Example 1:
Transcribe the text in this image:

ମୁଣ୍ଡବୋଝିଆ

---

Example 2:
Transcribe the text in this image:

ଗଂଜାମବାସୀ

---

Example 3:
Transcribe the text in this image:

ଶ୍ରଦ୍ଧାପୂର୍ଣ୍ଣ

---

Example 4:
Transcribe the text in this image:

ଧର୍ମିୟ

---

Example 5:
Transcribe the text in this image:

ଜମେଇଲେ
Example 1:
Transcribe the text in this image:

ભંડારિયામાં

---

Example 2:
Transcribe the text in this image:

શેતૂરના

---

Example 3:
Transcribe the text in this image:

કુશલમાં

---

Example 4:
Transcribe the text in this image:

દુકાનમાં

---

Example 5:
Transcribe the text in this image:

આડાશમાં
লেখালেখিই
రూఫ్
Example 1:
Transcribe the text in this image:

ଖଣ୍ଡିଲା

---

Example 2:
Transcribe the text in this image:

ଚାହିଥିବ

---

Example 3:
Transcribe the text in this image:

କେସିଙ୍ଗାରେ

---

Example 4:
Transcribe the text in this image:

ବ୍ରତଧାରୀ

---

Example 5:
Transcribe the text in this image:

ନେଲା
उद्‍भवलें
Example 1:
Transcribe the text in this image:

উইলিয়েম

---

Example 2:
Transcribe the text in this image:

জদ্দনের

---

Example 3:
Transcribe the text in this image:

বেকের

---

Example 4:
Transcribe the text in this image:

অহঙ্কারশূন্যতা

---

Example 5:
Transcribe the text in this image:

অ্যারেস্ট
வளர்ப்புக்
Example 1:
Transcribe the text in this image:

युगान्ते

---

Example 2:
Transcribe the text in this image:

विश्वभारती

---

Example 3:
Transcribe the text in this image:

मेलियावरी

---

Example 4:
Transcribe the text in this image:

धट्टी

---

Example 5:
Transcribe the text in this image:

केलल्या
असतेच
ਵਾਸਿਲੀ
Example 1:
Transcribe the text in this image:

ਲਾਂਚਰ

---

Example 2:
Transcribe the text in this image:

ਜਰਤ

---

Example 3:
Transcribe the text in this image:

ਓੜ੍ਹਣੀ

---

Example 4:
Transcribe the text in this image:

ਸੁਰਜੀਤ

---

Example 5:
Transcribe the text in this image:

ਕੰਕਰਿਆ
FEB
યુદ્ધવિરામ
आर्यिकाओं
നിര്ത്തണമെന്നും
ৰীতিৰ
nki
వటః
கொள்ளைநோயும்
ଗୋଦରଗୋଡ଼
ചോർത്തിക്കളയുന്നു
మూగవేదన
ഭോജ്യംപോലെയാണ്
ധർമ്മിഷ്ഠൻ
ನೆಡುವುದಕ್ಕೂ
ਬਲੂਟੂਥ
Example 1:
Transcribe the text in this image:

◆ ◆ ◆ ◆

**Problem:** Return the listing exactly as it was given to you, with every line intact.

**Completed exercise:**
Example 1:
Transcribe the text in this image:

ମୁଣ୍ଡବୋଝିଆ

---

Example 2:
Transcribe the text in this image:

ଗଂଜାମବାସୀ

---

Example 3:
Transcribe the text in this image:

ଶ୍ରଦ୍ଧାପୂର୍ଣ୍ଣ

---

Example 4:
Transcribe the text in this image:

ଧର୍ମିୟ

---

Example 5:
Transcribe the text in this image:

ଜମେଇଲେ
Example 1:
Transcribe the text in this image:

ભંડારિયામાં

---

Example 2:
Transcribe the text in this image:

શેતૂરના

---

Example 3:
Transcribe the text in this image:

કુશલમાં

---

Example 4:
Transcribe the text in this image:

દુકાનમાં

---

Example 5:
Transcribe the text in this image:

આડાશમાં
লেখালেখিই
రూఫ్
Example 1:
Transcribe the text in this image:

ଖଣ୍ଡିଲା

---

Example 2:
Transcribe the text in this image:

ଚାହିଥିବ

---

Example 3:
Transcribe the text in this image:

କେସିଙ୍ଗାରେ

---

Example 4:
Transcribe the text in this image:

ବ୍ରତଧାରୀ

---

Example 5:
Transcribe the text in this image:

ନେଲା
उद्‍भवलें
Example 1:
Transcribe the text in this image:

উইলিয়েম

---

Example 2:
Transcribe the text in this image:

জদ্দনের

---

Example 3:
Transcribe the text in this image:

বেকের

---

Example 4:
Transcribe the text in this image:

অহঙ্কারশূন্যতা

---

Example 5:
Transcribe the text in this image:

অ্যারেস্ট
வளர்ப்புக்
Example 1:
Transcribe the text in this image:

युगान्ते

---

Example 2:
Transcribe the text in this image:

विश्वभारती

---

Example 3:
Transcribe the text in this image:

मेलियावरी

---

Example 4:
Transcribe the text in this image:

धट्टी

---

Example 5:
Transcribe the text in this image:

केलल्या
असतेच
ਵਾਸਿਲੀ
Example 1:
Transcribe the text in this image:

ਲਾਂਚਰ

---

Example 2:
Transcribe the text in this image:

ਜਰਤ

---

Example 3:
Transcribe the text in this image:

ਓੜ੍ਹਣੀ

---

Example 4:
Transcribe the text in this image:

ਸੁਰਜੀਤ

---

Example 5:
Transcribe the text in this image:

ਕੰਕਰਿਆ
FEB
યુદ્ધવિરામ
आर्यिकाओं
നിര്ത്തണമെന്നും
ৰীতিৰ
nki
వటః
கொள்ளைநோயும்
ଗୋଦରଗୋଡ଼
ചോർത്തിക്കളയുന്നു
మూగవేదన
ഭോജ്യംപോലെയാണ്
ധർമ്മിഷ്ഠൻ
ನೆಡುವುದಕ್ಕೂ
ਬਲੂਟੂਥ
Example 1:
Transcribe the text in this image:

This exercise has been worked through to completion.